# Boudriot's 74 gun ship as model



## stein (Nov 4, 2006)

If anybody out there like me once forked out for four volumes of Jean Boudriot's "The 74 gun ship", they may well enjoy seeing this model: *LINK* Each picture gives you a number of pictures of that part of the ship. 
Clicking on "accueil" on top of the page will get you the start-page on this impressive "French ****nal models" site, with the model list at upper left; worth a look around for anyone interested in plank on frame/Navy Board models. Regards, Stein.


----------



## gribeauval51 (Oct 30, 2007)

I managed to buy an unused set at a car boot sale last year for £20 and I am still trying to pluck up the courage to make a start on the build!!


----------



## stein (Nov 4, 2006)

The four volume set in English is today 416 Euros, divided by 1,4350 going rate, is 289 pounds, minus 20 is 269 pounds. I'd call that a substantial saving, yes, good reason to gloat. But building a model would be no bargain I guess. I started on Chaphams Hagbåt, then gave it up and started on the frigate London whose plans came with an issue of Model Shipwright. I did the hull and the boats and the pieces for the masts, and then started turning guns. I turned guns and I turned guns, ... and that was at least five years ago, a few guns too many and not enough by far, and "I won't live forever and I just can't bear thinking of the rigging!". So my advice is: if you haven't already some experience of finishing smaller models: don't start, the ship's too big!, just enjoy studying the books! 
That's just my opinion, based on my lack of finishing power, (and total ignorance of your abilities), though! Regards, Stein.


----------



## gribeauval51 (Oct 30, 2007)

stein said:


> The four volume set in English is today 416 Euros, divided by 1,4350 going rate, is 289 pounds, minus 20 is 269 pounds.

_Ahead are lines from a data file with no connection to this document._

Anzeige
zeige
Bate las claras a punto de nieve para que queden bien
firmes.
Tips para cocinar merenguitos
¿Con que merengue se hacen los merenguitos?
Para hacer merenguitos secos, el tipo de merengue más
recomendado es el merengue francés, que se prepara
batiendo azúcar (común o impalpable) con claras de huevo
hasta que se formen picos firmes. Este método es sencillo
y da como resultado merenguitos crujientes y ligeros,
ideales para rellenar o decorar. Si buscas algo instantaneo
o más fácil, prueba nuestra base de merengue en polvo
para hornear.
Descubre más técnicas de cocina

I'd call that a substantial saving, yes, good reason to gloat. But building a model would be no bargain I guess. I started on Chaphams Hagbåt, then gave it up and started on the frigate London whose plans came with an issue of Model Shipwright. I did the hull and the boats and the pieces for the masts, and then started turning guns. I turned guns and I turned guns, ... and that was at least five years ago, a few guns too many and not enough by far, and "I won't live forever and I just can't bear thinking of the rigging!". So my advice is: if you haven't already some experience of finishing smaller models: don't start, the ship's too big!, just enjoy studying the books!
> That's just my opinion, based on my lack of finishing power, (and total ignorance of your abilities), though! Regards, Stein.


Stein, I have been building model boats for over 30 years and for the last 15 models of RNLI lifeboats in all scales from 1/16th to currently 1/3rd via 1/6th and 1/12th so I understand the problems involved and also sympathise with you over the turning of guns for models 

I didn't realise the current value of the four volume set and I'm really glad I bought them at the time, still, one day....................(Thumb) 

Mike


----------